REQUIRED ACTION: Locate every line in the records below that contains the word "Maroc", and copy each of those lines in full.

+ + + + + + +

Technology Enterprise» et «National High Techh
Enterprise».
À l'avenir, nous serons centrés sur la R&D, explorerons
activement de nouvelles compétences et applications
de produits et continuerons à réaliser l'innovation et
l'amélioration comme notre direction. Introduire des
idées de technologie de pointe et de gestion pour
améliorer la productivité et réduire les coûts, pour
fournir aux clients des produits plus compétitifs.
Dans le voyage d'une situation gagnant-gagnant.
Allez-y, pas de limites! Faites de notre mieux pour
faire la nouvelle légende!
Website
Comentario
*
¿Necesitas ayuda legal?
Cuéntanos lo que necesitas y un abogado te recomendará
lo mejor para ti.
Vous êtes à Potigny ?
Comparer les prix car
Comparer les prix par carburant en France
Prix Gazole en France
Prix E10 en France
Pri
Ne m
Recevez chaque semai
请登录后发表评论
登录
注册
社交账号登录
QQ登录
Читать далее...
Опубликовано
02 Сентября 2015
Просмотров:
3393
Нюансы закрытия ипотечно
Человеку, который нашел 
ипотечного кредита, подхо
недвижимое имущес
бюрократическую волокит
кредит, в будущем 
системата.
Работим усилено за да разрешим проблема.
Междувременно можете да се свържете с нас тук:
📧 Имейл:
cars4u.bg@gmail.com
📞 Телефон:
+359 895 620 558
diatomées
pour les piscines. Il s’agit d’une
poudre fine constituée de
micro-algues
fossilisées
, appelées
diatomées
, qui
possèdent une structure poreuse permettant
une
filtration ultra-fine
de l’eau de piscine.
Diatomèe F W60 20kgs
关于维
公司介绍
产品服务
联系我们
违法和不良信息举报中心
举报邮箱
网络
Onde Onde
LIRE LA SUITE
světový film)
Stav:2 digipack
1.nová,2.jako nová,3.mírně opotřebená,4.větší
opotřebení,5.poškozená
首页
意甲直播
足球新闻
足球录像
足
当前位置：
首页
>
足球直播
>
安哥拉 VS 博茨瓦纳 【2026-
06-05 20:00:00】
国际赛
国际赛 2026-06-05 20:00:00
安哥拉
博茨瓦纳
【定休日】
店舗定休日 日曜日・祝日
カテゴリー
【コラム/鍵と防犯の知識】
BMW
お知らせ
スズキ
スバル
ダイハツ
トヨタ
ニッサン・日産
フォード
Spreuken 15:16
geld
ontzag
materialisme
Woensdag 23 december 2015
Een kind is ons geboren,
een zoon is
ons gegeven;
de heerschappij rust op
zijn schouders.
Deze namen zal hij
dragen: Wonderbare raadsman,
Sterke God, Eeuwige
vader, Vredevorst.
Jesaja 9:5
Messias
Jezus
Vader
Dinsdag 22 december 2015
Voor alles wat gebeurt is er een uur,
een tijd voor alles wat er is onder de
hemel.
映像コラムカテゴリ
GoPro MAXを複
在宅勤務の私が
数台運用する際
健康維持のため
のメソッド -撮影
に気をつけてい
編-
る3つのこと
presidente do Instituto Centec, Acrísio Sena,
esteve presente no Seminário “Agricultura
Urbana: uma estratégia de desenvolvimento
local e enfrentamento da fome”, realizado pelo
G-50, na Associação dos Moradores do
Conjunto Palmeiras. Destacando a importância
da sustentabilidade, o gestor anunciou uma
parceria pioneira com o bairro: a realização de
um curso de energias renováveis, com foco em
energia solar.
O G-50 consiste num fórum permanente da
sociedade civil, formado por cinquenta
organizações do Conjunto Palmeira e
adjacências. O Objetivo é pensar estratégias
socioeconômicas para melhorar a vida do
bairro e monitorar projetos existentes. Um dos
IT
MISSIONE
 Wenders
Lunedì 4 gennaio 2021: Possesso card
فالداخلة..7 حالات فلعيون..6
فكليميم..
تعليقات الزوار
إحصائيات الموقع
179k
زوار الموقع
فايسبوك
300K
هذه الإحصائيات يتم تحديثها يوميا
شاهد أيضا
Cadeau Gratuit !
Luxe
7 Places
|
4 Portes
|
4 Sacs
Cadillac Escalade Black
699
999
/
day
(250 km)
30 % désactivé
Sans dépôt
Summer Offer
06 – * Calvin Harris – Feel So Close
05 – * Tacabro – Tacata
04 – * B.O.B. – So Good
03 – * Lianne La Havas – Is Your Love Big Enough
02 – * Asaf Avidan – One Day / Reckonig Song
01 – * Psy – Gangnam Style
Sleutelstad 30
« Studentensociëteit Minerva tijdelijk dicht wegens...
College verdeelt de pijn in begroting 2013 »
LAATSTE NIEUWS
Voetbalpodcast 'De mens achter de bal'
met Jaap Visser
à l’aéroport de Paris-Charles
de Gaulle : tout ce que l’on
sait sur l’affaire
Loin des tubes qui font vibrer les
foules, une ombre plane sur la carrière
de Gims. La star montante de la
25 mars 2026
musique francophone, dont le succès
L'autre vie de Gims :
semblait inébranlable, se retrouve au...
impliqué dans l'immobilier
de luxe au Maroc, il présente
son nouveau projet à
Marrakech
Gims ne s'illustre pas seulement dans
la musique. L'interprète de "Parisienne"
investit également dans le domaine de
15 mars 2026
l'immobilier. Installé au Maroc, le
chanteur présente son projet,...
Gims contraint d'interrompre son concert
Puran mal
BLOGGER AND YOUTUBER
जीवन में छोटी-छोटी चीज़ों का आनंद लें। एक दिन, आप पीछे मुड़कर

+ + + + + + +

SOLUTION:
de luxe au Maroc, il présente
l'immobilier. Installé au Maroc, le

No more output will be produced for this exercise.